● 課題の指示:
原文の2024年のリストから、「(改定)」が付いた基準をすべて書き出してください。

● 原文:

* * * * *

2024 年制改定に着手する重点国家基準リスト(環境・脱炭素分野の一部)
省エネ技術評価ガイドライン(改定)
変圧器 エネ効率規制値・等級(改定)
生活ゴミ埋立場汚染抑制基準(改定)
GHG 排出算定・報告書要求 化繊生産企業(制定)
GHG 排出算定・報告書要求 塗料生産企業(制定)
製品カーボンフットプリント(CFP) 定量化要求・ガイドライン(制定)
家具中の有害物質規制値(改定)
電工電子製品エコデザイン用語(改定)
車載動力用電池回収利用 適用要求(制定)
プラスチック 再生プラスチックのラベル・表示(制定)
プラスチック 再生プラスチック 使用制限物質制限量要求(制定)
2025 年制改定に着手する重点国家基準リスト(環境・脱炭素分野の一部)
工業ボイラ総合エネ消費評価技術規範(制定)
パソコン エネ効率規制値・等級(制定)
食洗器 エネ効率規制値・等級(改定)
固形廃棄物鑑別基準 通則(改定)
GHG 排出算定・報告書要求 日用セラミック企業(制定)
製品 CFP 製品種類規則 エアコン(制定)
照明製品 CFP 算定方法(制定)
電子電器製品 CFP 定量化要求・ガイドライン(制定)
建材製品脱炭素量評価方法(制定)
内燃機関全ライフサイクル GHG 排出算定技術規範(制定)
プラスチック製品 CFP 算定通則(制定)
製品 CFP 定量化方法 化学繊維製品(制定)

* * * * *

● 提供データ:
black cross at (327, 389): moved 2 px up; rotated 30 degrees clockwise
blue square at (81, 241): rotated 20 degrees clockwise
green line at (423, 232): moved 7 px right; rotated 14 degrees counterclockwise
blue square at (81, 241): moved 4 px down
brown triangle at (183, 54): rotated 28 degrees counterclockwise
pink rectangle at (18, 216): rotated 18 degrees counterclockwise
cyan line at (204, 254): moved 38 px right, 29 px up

* * * * *

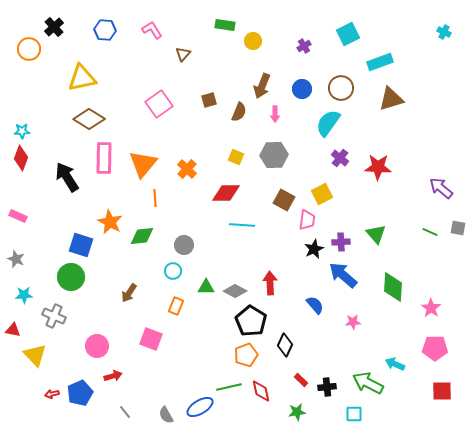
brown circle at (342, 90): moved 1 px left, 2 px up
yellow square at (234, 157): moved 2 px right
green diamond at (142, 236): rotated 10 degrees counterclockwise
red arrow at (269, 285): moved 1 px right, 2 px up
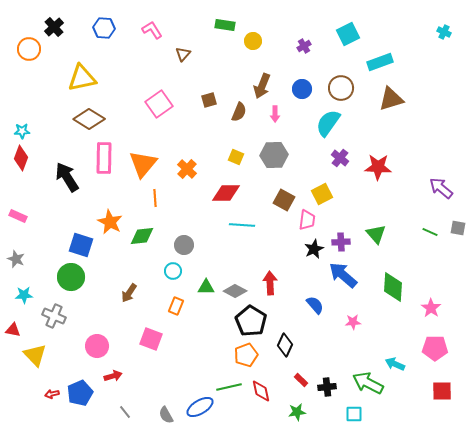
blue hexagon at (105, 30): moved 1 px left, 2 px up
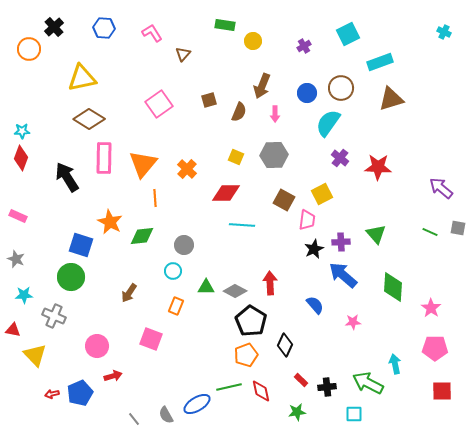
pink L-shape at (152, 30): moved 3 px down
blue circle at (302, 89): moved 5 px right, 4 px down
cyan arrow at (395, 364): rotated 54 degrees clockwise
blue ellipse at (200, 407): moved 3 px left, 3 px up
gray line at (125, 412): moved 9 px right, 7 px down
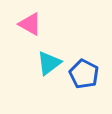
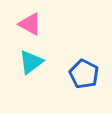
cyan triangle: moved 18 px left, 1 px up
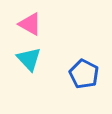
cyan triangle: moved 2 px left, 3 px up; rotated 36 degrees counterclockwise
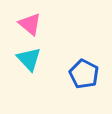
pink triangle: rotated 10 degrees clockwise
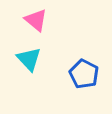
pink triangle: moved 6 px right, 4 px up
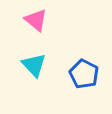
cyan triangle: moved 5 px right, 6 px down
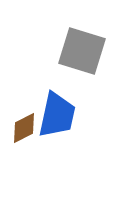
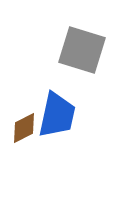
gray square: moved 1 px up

* * * * *

● 課題の答え:
- 省エネ技術評価ガイドライン
- 変圧器 エネ効率規制値・等級
- 生活ゴミ埋立場汚染抑制基準
- 家具中の有害物質規制値
- 電工電子製品エコデザイン用語